EXERCISE OBJECTIVE: Repeat each entry word for word.

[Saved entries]
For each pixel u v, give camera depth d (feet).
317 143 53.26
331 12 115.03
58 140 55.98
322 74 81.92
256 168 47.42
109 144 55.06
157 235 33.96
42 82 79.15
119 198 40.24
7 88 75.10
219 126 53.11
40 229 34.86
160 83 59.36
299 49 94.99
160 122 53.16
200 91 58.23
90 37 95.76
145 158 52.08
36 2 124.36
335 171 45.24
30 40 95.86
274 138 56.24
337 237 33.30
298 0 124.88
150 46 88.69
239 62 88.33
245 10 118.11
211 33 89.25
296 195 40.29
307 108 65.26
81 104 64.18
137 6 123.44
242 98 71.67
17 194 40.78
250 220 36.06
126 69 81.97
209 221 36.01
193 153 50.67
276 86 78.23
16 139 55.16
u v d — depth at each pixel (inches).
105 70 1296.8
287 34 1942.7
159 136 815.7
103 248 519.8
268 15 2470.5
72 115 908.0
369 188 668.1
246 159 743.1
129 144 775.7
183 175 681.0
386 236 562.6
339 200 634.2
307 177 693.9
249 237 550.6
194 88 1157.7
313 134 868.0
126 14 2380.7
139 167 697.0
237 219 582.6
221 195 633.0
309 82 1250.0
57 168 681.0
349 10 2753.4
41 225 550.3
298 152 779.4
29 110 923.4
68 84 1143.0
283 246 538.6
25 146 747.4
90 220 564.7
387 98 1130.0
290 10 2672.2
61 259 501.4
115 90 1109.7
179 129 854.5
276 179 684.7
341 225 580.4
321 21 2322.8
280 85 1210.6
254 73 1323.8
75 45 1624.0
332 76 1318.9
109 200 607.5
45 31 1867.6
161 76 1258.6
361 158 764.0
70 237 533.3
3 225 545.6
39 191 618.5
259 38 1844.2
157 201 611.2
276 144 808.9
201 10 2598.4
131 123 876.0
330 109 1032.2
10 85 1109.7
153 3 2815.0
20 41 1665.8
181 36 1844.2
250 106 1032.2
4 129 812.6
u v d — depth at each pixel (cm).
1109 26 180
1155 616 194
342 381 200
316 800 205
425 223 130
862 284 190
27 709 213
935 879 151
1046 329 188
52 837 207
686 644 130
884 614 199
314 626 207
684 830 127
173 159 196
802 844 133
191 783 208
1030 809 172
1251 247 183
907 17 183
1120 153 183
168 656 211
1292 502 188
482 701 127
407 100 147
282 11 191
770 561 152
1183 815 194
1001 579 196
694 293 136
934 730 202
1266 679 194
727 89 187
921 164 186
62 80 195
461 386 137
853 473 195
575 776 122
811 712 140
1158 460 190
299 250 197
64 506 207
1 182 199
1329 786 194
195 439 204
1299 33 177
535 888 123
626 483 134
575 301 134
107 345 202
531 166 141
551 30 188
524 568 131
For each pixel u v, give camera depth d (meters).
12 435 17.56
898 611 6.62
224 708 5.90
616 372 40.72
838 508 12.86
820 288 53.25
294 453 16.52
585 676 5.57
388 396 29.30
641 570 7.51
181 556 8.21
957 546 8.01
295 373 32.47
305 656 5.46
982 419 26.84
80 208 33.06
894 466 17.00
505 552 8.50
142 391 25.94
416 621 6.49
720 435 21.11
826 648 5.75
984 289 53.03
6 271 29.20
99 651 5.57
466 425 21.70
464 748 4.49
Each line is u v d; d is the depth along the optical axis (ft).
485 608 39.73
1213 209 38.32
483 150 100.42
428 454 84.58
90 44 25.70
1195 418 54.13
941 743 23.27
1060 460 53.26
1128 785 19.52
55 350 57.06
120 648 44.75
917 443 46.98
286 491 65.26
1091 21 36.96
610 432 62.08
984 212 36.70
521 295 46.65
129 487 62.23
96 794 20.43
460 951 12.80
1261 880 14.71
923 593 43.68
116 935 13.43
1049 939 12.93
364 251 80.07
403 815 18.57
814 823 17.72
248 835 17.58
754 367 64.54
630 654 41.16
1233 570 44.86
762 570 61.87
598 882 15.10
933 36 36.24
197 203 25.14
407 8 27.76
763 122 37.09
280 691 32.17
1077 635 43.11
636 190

REPLY:
For each pixel u v, give camera depth d (feet).
317 143 53.26
331 12 115.03
58 140 55.98
322 74 81.92
256 168 47.42
109 144 55.06
157 235 33.96
42 82 79.15
119 198 40.24
7 88 75.10
219 126 53.11
40 229 34.86
160 83 59.36
299 49 94.99
160 122 53.16
200 91 58.23
90 37 95.76
145 158 52.08
36 2 124.36
335 171 45.24
30 40 95.86
274 138 56.24
337 237 33.30
298 0 124.88
150 46 88.69
239 62 88.33
245 10 118.11
211 33 89.25
296 195 40.29
307 108 65.26
81 104 64.18
137 6 123.44
242 98 71.67
17 194 40.78
250 220 36.06
126 69 81.97
209 221 36.01
193 153 50.67
276 86 78.23
16 139 55.16
u v d — depth at each pixel (inches).
105 70 1296.8
287 34 1942.7
159 136 815.7
103 248 519.8
268 15 2470.5
72 115 908.0
369 188 668.1
246 159 743.1
129 144 775.7
183 175 681.0
386 236 562.6
339 200 634.2
307 177 693.9
249 237 550.6
194 88 1157.7
313 134 868.0
126 14 2380.7
139 167 697.0
237 219 582.6
221 195 633.0
309 82 1250.0
57 168 681.0
349 10 2753.4
41 225 550.3
298 152 779.4
29 110 923.4
68 84 1143.0
283 246 538.6
25 146 747.4
90 220 564.7
387 98 1130.0
290 10 2672.2
61 259 501.4
115 90 1109.7
179 129 854.5
276 179 684.7
341 225 580.4
321 21 2322.8
280 85 1210.6
254 73 1323.8
75 45 1624.0
332 76 1318.9
109 200 607.5
45 31 1867.6
161 76 1258.6
361 158 764.0
70 237 533.3
3 225 545.6
39 191 618.5
259 38 1844.2
157 201 611.2
276 144 808.9
201 10 2598.4
131 123 876.0
330 109 1032.2
10 85 1109.7
153 3 2815.0
20 41 1665.8
181 36 1844.2
250 106 1032.2
4 129 812.6
u v d — depth at each pixel (cm).
1109 26 180
1155 616 194
342 381 200
316 800 205
425 223 130
862 284 190
27 709 213
935 879 151
1046 329 188
52 837 207
686 644 130
884 614 199
314 626 207
684 830 127
173 159 196
802 844 133
191 783 208
1030 809 172
1251 247 183
907 17 183
1120 153 183
168 656 211
1292 502 188
482 701 127
407 100 147
282 11 191
770 561 152
1183 815 194
1001 579 196
694 293 136
934 730 202
1266 679 194
727 89 187
921 164 186
62 80 195
461 386 137
853 473 195
575 776 122
811 712 140
1158 460 190
299 250 197
64 506 207
1 182 199
1329 786 194
195 439 204
1299 33 177
535 888 123
626 483 134
575 301 134
107 345 202
531 166 141
551 30 188
524 568 131
For each pixel u v, give camera depth d (meters).
12 435 17.56
898 611 6.62
224 708 5.90
616 372 40.72
838 508 12.86
820 288 53.25
294 453 16.52
585 676 5.57
388 396 29.30
641 570 7.51
181 556 8.21
957 546 8.01
295 373 32.47
305 656 5.46
982 419 26.84
80 208 33.06
894 466 17.00
505 552 8.50
142 391 25.94
416 621 6.49
720 435 21.11
826 648 5.75
984 289 53.03
6 271 29.20
99 651 5.57
466 425 21.70
464 748 4.49
Each line is u v d; d is the depth along the optical axis (ft).
485 608 39.73
1213 209 38.32
483 150 100.42
428 454 84.58
90 44 25.70
1195 418 54.13
941 743 23.27
1060 460 53.26
1128 785 19.52
55 350 57.06
120 648 44.75
917 443 46.98
286 491 65.26
1091 21 36.96
610 432 62.08
984 212 36.70
521 295 46.65
129 487 62.23
96 794 20.43
460 951 12.80
1261 880 14.71
923 593 43.68
116 935 13.43
1049 939 12.93
364 251 80.07
403 815 18.57
814 823 17.72
248 835 17.58
754 367 64.54
630 654 41.16
1233 570 44.86
762 570 61.87
598 882 15.10
933 36 36.24
197 203 25.14
407 8 27.76
763 122 37.09
280 691 32.17
1077 635 43.11
636 190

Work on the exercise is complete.